Editing Connections and Integrations
As a developer I’m used to working quickly in an IDE and have access to everything. ICS feels limiting to me and difficult to debug. For getting the SOAP and REST integrations to work, I needed to look at the back-end and could not get much information from ICS. I even had some cases where the backend indicated a correct request and response, however ICS indicated something had gone wrong. Since ICS did not allow me access to logs or more technical debugging information, this was difficult to fix but I eventually managed by means of the proven ‘trial and error’ method.
You cannot edit an active Integration. This means that you will have to take measures in order to avoid downtime when a configuration changes. Maybe put something in front of ICS, make a copy of the Integration and route all traffic to the copy. Then bring the Integration down which you want to edit, make your changes, re-activate it and point back to the original endpoint. This is similar when working with a load-balancer and you need to update several nodes. The publish-subscribe pattern which is supported in ICS could also help with this.
When changing the Connection configuration in an Integration, you loose all mappings in the integration and you have to do them again (which will become troublesome when building complex Integrations). When changing a Connection, Integrations need to be reactivated (deactivated and activated) for the changes to become effective.

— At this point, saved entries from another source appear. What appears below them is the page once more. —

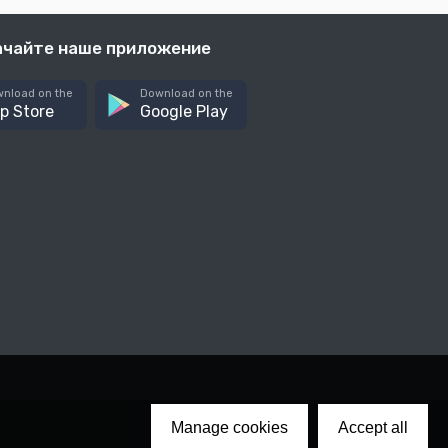
ачайте наше приложение
nload on the
Download on the
p Store
Google Play
Manage cookies
Accept all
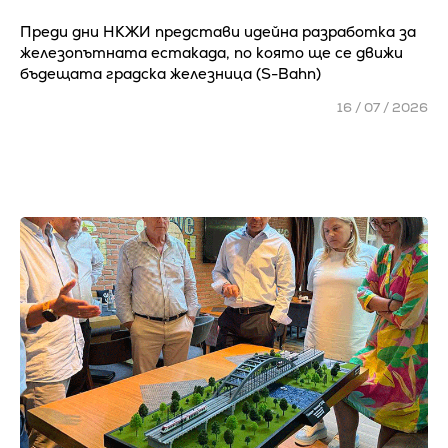
Преди дни НКЖИ представи идейна разработка за
железопътната естакада, по която ще се движи
бъдещата градска железница (S-Bahn)
16 / 07 / 2026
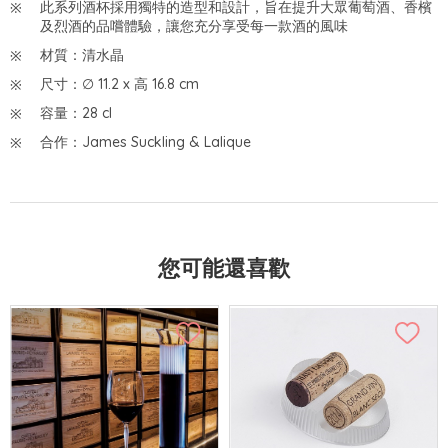
此系列酒杯採用獨特的造型和設計，旨在提升大眾葡萄酒、香檳
及烈酒的品嚐體驗，讓您充分享受每一款酒的風味
材質：清水晶
尺寸：∅ 11.2 x 高 16.8 cm
容量：28 cl
合作：James Suckling & Lalique
您可能還喜歡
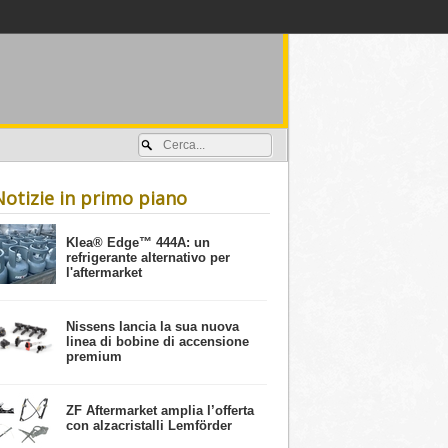
Accedi / registrati
Notizie in primo piano
​Klea® Edge™ 444A: un
refrigerante alternativo per
l'aftermarket
Nissens lancia la sua nuova
linea di bobine di accensione
premium
ZF Aftermarket amplia l’offerta
con alzacristalli Lemförder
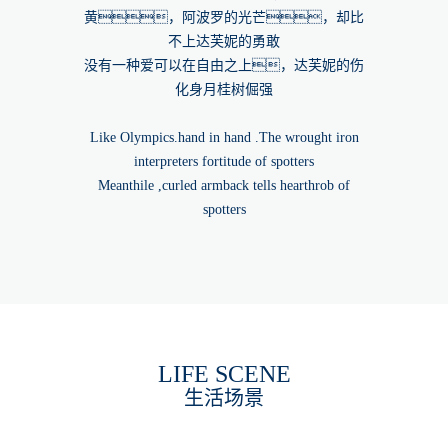
黄，阿波罗的光芒，却比
不上达芙妮的勇敢
没有一种爱可以在自由之上，达芙妮的伤
化身月桂树倔强
Like Olympics.hand in hand .The wrought iron
interpreters fortitude of spotters
Meanthile ,curled armback tells hearthrob of
spotters
LIFE SCENE
生活场景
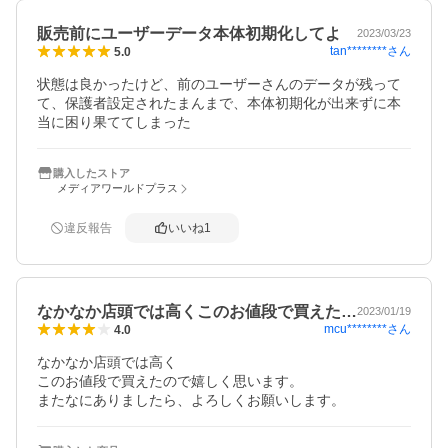
販売前にユーザーデータ本体初期化してよ
2023/03/23
tan********
さん
5.0
状態は良かったけど、前のユーザーさんのデータが残って
て、保護者設定されたまんまで、本体初期化が出来ずに本
当に困り果ててしまった
購入したストア
メディアワールドプラス
違反報告
いいね
1
なかなか店頭では高くこのお値段で買えた…
2023/01/19
mcu********
さん
4.0
なかなか店頭では高く

このお値段で買えたので嬉しく思います。

またなにありましたら、よろしくお願いします。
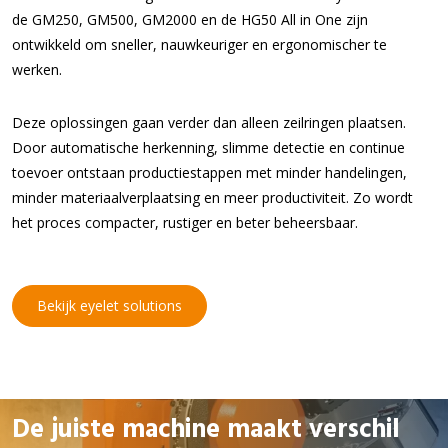
de GM250, GM500, GM2000 en de HG50 All in One zijn
ontwikkeld om sneller, nauwkeuriger en ergonomischer te
werken.
Deze oplossingen gaan verder dan alleen zeilringen plaatsen.
Door automatische herkenning, slimme detectie en continue
toevoer ontstaan productiestappen met minder handelingen,
minder materiaalverplaatsing en meer productiviteit. Zo wordt
het proces compacter, rustiger en beter beheersbaar.
Bekijk eyelet solutions
De juiste machine maakt verschil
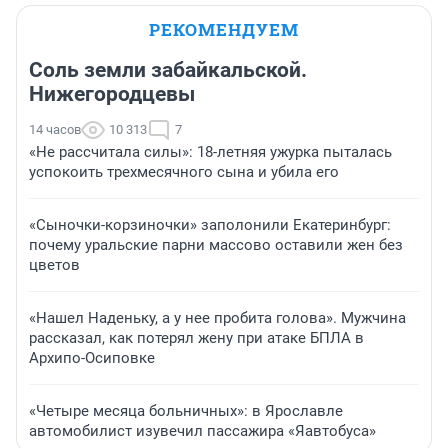
РЕКОМЕНДУЕМ
Соль земли забайкальской.
Нижегородцевы
14 часов
10 313
7
«Не рассчитала силы»: 18-летняя ужурка пыталась
успокоить трехмесячного сына и убила его
«Сыночки-корзиночки» заполонили Екатеринбург:
почему уральские парни массово оставили жен без
цветов
«Нашел Наденьку, а у нее пробита голова». Мужчина
рассказал, как потерял жену при атаке БПЛА в
Архипо-Осиповке
«Четыре месяца больничных»: в Ярославле
автомобилист изувечил пассажира «Яавтобуса»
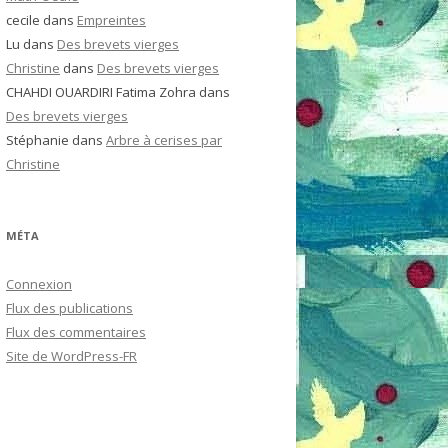
cecile
dans
Empreintes
Lu
dans
Des brevets vierges
Christine
dans
Des brevets vierges
CHAHDI OUARDIRI Fatima Zohra
dans
Des brevets vierges
Stéphanie
dans
Arbre à cerises par
Christine
MÉTA
Connexion
Flux des publications
Flux des commentaires
Site de WordPress-FR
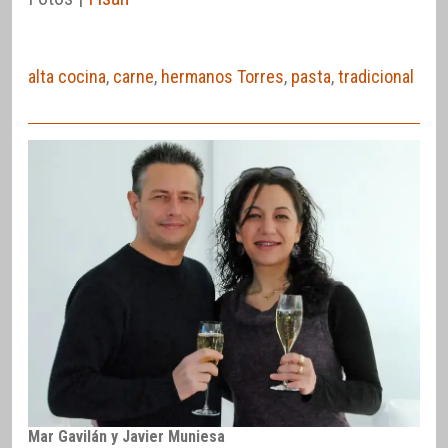
alta cocina
,
carne
,
hermanos Torres
,
pasta
,
tradicional
Mar Gavilán y Javier Muniesa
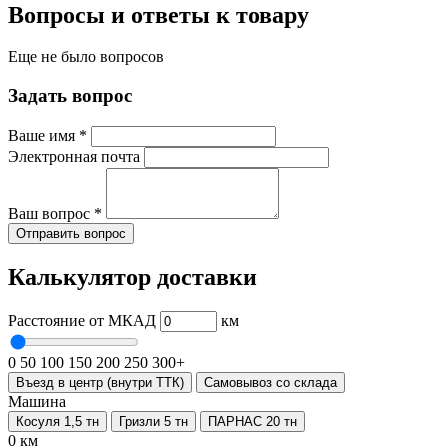
Вопросы и ответы к товару
Еще не было вопросов
Задать вопрос
Ваше имя
*
Электронная почта
Ваш вопрос
*
Отправить вопрос
Калькулятор доставки
Расстояние от МКАД
км
0
50
100
150
200
250
300+
Въезд в центр (внутри ТТК)
Самовывоз со склада
Машина
Косуля 1,5 тн
Гризли 5 тн
ПАРНАС 20 тн
0 км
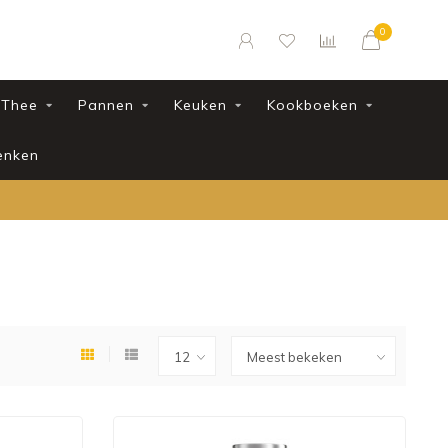
0
Thee
Pannen
Keuken
Kookboeken
enken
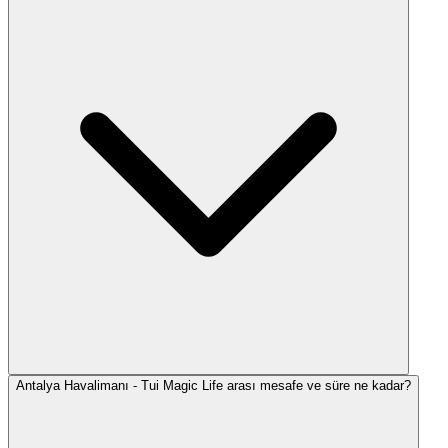
Antalya Havalimanı - Tui Magic Life arası mesafe ve süre ne kadar?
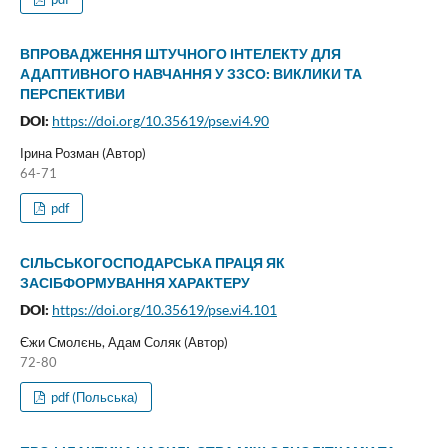
ВПРОВАДЖЕННЯ ШТУЧНОГО ІНТЕЛЕКТУ ДЛЯ
АДАПТИВНОГО НАВЧАННЯ У ЗЗСО: ВИКЛИКИ ТА
ПЕРСПЕКТИВИ
DOI:
https://doi.org/10.35619/pse.vi4.90
Ірина Розман (Автор)
64-71
pdf
СІЛЬСЬКОГОСПОДАРСЬКА ПРАЦЯ ЯК
ЗАСІБФОРМУВАННЯ ХАРАКТЕРУ
DOI:
https://doi.org/10.35619/pse.vi4.101
Єжи Смолєнь, Адам Соляк (Автор)
72-80
pdf (Польська)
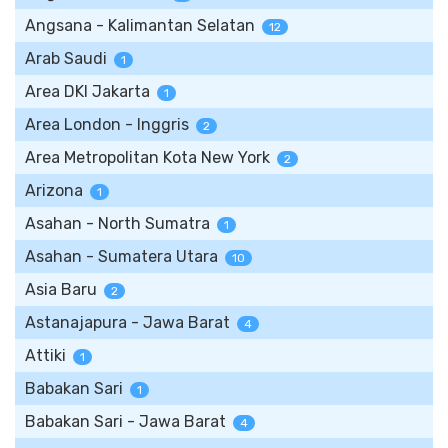
Angsana - Kalimantan Selatan
12
Arab Saudi
1
Area DKI Jakarta
1
Area London - Inggris
2
Area Metropolitan Kota New York
2
Arizona
1
Asahan - North Sumatra
1
Asahan - Sumatera Utara
10
Asia Baru
2
Astanajapura - Jawa Barat
4
Attiki
1
Babakan Sari
1
Babakan Sari - Jawa Barat
4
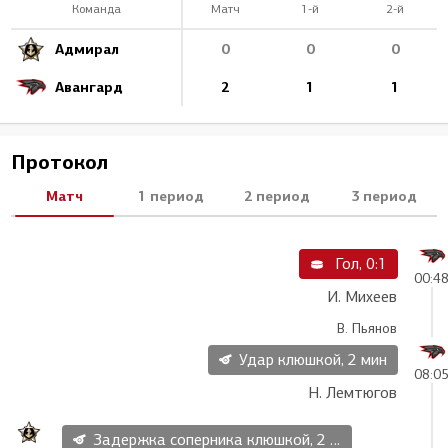
Команда
Матч
1-й
2-й
Адмирал
0
0
0
Авангард
2
1
1
Протокол
Матч
1 период
2 период
3 период
Гол, 0:1
00:4
И. Михеев
В. Пьянов
Удар клюшкой, 2 мин
08:0
Н. Лемтюгов
Задержка соперника клюшкой, 2 мин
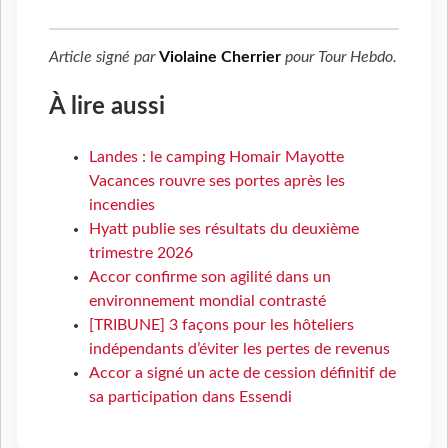
Article signé par
Violaine Cherrier
pour
Tour Hebdo
.
À lire aussi
Landes : le camping Homair Mayotte
Vacances rouvre ses portes après les
incendies
Hyatt publie ses résultats du deuxième
trimestre 2026
Accor confirme son agilité dans un
environnement mondial contrasté
[TRIBUNE] 3 façons pour les hôteliers
indépendants d’éviter les pertes de revenus
Accor a signé un acte de cession définitif de
sa participation dans Essendi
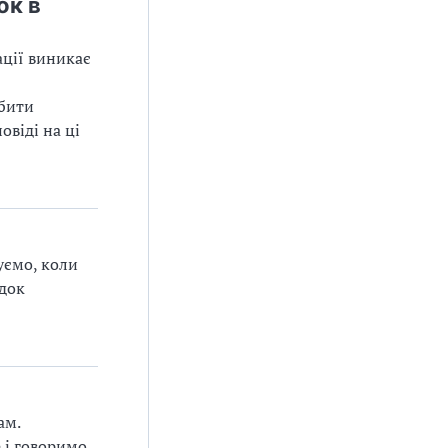
ок в
ації виникає
обити
овіді на ці
суємо, коли
ядок
ам.
е і говоримо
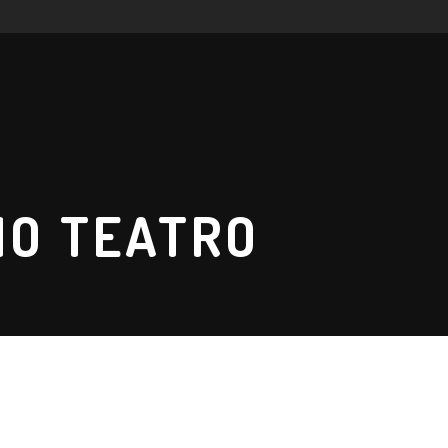
NO TEATRO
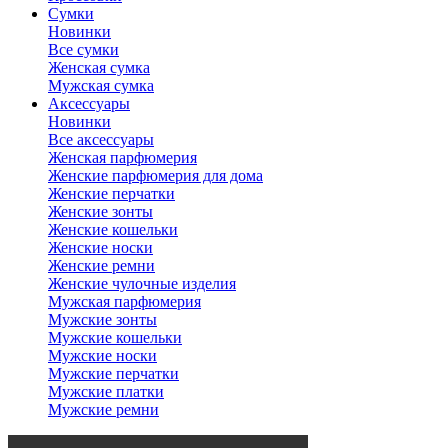
Сумки
Новинки
Все сумки
Женская сумка
Мужская сумка
Аксессуары
Новинки
Все аксессуары
Женская парфюмерия
Женские парфюмерия для дома
Женские перчатки
Женские зонты
Женские кошельки
Женские носки
Женские ремни
Женские чулочные изделия
Мужская парфюмерия
Мужские зонты
Мужские кошельки
Мужские носки
Мужские перчатки
Мужские платки
Мужские ремни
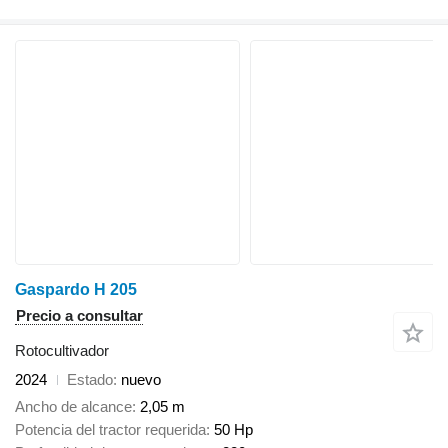
Gaspardo H 205
Precio a consultar
Rotocultivador
2024
Estado
nuevo
Ancho de alcance
2,05 m
Potencia del tractor requerida
50 Hp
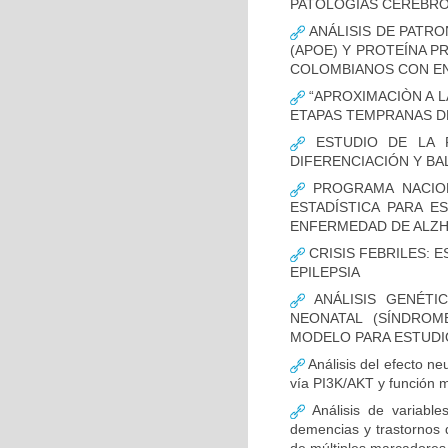
PATOLOGÍAS CEREBR
ANÁLISIS DE PATRO
(APOE) Y PROTEÍNA P
COLOMBIANOS CON E
“APROXIMACIÒN A L
ETAPAS TEMPRANAS D
ESTUDIO DE LA F
DIFERENCIACIÓN Y B
PROGRAMA NACION
ESTADÍSTICA PARA E
ENFERMEDAD DE ALZ
CRISIS FEBRILES: 
EPILEPSIA
ANÁLISIS GENÉTI
NEONATAL (SÍNDROM
MODELO PARA ESTUDI
Análisis del efecto ne
vía PI3K/AKT y función m
Análisis de variable
demencias y trastornos 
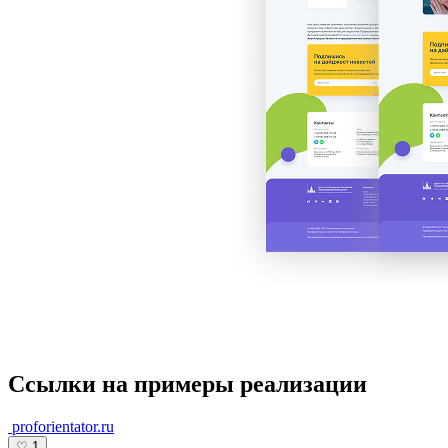
Ссылки на примеры реализации
proforientator.ru
♡
1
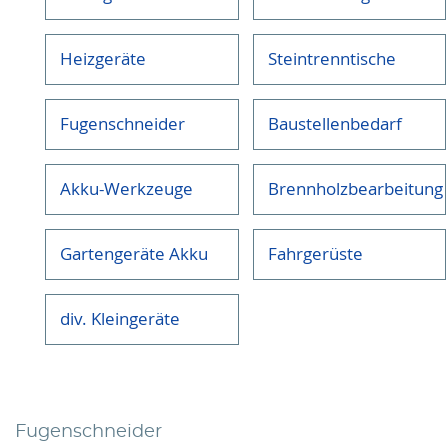
Heizgeräte
Steintrenntische
Fugenschneider
Baustellenbedarf
Akku-Werkzeuge
Brennholzbearbeitung
Gartengeräte Akku
Fahrgerüste
div. Kleingeräte
Fugenschneider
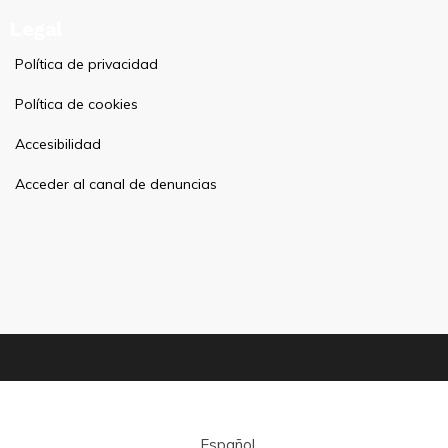
Legal
Política de privacidad
Política de cookies
Accesibilidad
Acceder al canal de denuncias
Español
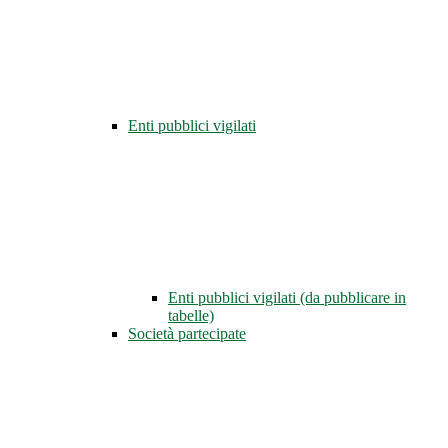
Enti pubblici vigilati
Enti pubblici vigilati (da pubblicare in
tabelle)
Società partecipate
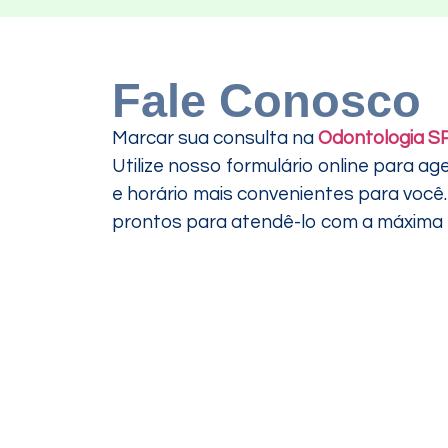
Fale Conosco
Marcar sua consulta na
Odontologia S
Utilize nosso formulário online para ag
e horário mais convenientes para voc
prontos para atendê-lo com a máxima ef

This is of course not strange since a redeployment needs to be executed.
Many of the cloud services have a preconfigured Oracle Traffic Director. You can configure this traffic director (which contains connectivity information) from the Compute cloud service. Below you can see a screenshot from some of the security rules for my SOA-CS database and JCS instance on which SOA-CS runs.
This is not available for ICS. If you want to limit who can access your API’s, you should put something in front of it. Also the username/password token which you can put on your service is hardcoded / a single username/password. You might find this also limiting and would want to attach this to a true identity store.
You have the option however to upload certificates.
Other things to look at
This is just a first tryout and by no means I completely understand the product yet. The product is quickly improving due to regular new releases. I have not looked at the API’s yet or performance. Also I only tried two adapters and the strength of the product probably lies with the many other adapters which are available to integrate SaaS solutions. Also I have not looked at different integration patterns yet such as Publish and Subscribe. They might prove useful to achieve loose coupling in more complex integrations and might help to guarantee up-time, even when changing Integrations. I do think however that more complex integrations will be difficult in ICS due to lack of debugging and error handling functionality and the fact that a little change in a Connection requires you to re-do all mappings in an Integration unless you made an export before and are a bit creative with manually editing the files in the export. I have learned quite a lot about this product in a short time (about 1 day) so it is probably not too difficult to learn for a citizen developer.